Everything about Phomohobes is a collage, melding different parts of existing wholes, from the name of the collaboration to the frames in which the work is shown. They often barrel through the question of what might be “too much” before the words even leave the speaker’s lips. The duo presents their work only as digital prints, a material choice that Moore describes as “returning the source material to the impenetrable membrane of the printed page.” This, along with the computer-generated list of Works Not Shown (based on existing names of Phomohobes works), stokes a feeling of distance. Each piece feels like a succession of elaborate barriers; a curtain drawn back that reveals another curtain, over and over, until you learn to admire the curtain—because it is a very nice curtain. Together, Cawood and Richardson seem determined to not only abandon the concept of origin but mock it tirelessly.

In the context of this show, the butcher paper of Paul Robles’s paper cuts finds a much different meaning and use than you would find if it were transplanted back to its origin in the supermarket or butcher shop. I like to imagine the minute, detailed holes and cuts leaving trails of blood and meat juice throughout the aisles of a suburban grocery store. In a similar move, Robles reconfigures vintage pornography by inscribing circular voids that obscure the penetrative focal point. These acts of pseudo-censorship transform the purported use of pornography into a farce, playing on the pathos of male masturbation and the violence of the male gaze, which is so central to most mainstream porn.

Though some of the curatorial framing of the work depicts the act of collage as transforming worthless or low-cost materials into valuable ones, I prefer to see this ability to transform as a more lateral shift in the potential meaning of materials. I like to imagine different types, rather than different amounts of value, though I know this might be my own, useless, utopian fantasy. The magic (which could just be a stand-in for the concept of value) I see in collage is much more akin to the multiplication of meaning in the gestalt images also referred to in Sandee Moore’s curatorial essay. They acknowledge the limitless aptitude for things and people to contain and express meaning in different, simultaneous, or leaky ways that are contingent on the social circumstances in the time and place where they exist.

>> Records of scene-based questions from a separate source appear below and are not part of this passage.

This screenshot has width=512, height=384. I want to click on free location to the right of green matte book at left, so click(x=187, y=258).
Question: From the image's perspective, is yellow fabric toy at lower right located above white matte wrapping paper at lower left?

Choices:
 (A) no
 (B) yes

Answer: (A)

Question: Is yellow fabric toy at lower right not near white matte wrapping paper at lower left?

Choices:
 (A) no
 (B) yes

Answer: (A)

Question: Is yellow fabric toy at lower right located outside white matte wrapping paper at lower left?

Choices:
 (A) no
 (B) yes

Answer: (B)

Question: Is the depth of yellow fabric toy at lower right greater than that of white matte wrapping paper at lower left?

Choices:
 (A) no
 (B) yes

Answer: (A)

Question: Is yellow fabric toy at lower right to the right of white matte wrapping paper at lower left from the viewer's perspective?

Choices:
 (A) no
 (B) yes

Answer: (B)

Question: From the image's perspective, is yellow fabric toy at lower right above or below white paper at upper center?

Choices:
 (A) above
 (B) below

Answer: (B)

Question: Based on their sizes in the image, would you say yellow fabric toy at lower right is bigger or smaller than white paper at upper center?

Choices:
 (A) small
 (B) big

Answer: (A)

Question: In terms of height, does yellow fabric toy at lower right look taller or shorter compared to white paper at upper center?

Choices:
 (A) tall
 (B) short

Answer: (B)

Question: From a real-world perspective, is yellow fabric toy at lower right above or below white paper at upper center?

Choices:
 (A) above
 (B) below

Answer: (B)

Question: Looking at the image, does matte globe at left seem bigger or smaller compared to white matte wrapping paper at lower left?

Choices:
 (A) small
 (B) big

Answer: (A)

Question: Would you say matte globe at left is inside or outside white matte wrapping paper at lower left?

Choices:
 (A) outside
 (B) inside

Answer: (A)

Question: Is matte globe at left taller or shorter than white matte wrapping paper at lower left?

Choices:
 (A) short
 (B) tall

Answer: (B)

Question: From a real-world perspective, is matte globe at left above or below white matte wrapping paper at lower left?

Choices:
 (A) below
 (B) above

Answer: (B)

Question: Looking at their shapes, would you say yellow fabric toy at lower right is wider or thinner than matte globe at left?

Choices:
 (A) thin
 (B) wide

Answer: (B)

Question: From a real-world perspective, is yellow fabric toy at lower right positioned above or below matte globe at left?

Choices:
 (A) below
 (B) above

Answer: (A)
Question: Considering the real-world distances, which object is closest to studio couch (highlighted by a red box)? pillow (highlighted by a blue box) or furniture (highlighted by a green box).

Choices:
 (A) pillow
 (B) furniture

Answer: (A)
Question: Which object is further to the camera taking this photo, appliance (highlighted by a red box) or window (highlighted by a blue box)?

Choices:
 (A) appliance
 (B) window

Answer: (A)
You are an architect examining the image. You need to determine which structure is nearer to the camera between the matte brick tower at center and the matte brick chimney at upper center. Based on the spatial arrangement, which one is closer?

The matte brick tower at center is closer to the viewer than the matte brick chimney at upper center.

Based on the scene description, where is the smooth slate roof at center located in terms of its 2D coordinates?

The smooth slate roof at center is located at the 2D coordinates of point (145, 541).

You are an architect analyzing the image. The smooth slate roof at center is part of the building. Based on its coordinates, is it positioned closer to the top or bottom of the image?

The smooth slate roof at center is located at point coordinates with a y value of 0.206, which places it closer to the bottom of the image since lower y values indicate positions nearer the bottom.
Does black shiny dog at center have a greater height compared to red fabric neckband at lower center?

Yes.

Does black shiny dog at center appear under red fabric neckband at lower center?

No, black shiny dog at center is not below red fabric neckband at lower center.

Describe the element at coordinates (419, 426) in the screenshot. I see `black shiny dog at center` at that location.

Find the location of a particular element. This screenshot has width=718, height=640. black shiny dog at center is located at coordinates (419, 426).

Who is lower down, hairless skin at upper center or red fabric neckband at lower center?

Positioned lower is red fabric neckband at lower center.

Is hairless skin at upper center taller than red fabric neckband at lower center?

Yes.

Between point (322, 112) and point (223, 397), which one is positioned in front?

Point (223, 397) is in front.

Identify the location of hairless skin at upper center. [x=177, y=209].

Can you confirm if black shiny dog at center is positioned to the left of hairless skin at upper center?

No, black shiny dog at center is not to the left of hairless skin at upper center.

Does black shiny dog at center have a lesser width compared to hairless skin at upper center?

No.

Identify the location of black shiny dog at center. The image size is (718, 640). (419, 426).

Rhayne Vermette, Phomohobes, Paul Robles, Gerry Ruecker, installation view, “A Pea Can Be Chopped Up and Reassembled Into The Sun,” 2021, Art Gallery of Regina. Photo: Don Hall.

Many of the works in this exhibition help unstick the rigid meanings associated with materials so closely linked to the concentration and exchange of capital. This transformation brings with it a potent ability to multiply. Several works signal a simultaneous critique and indulgence in this multiplication. While the constituent substances cannot undergo a metaphysical exponential growth, the meaning they generate offers a glimpse of limitlessness, which can feel both miraculous and daunting. ❚

“A Pea Can Be Chopped Up and Reassembled Into The Sun” was exhibited at the Art Gallery of Regina, from May 28, 2021, to July 31, 2021.

Nic Wilson (he/they) is an artist and a writer based on Treaty 4 land where he graduated from the MFA program at the University of Regina. They have shown work and published writing across Canada and internationally with Struts Gallery, Remai Modern, PUBLIC Journal, NORK, and BlackFlash Magazine.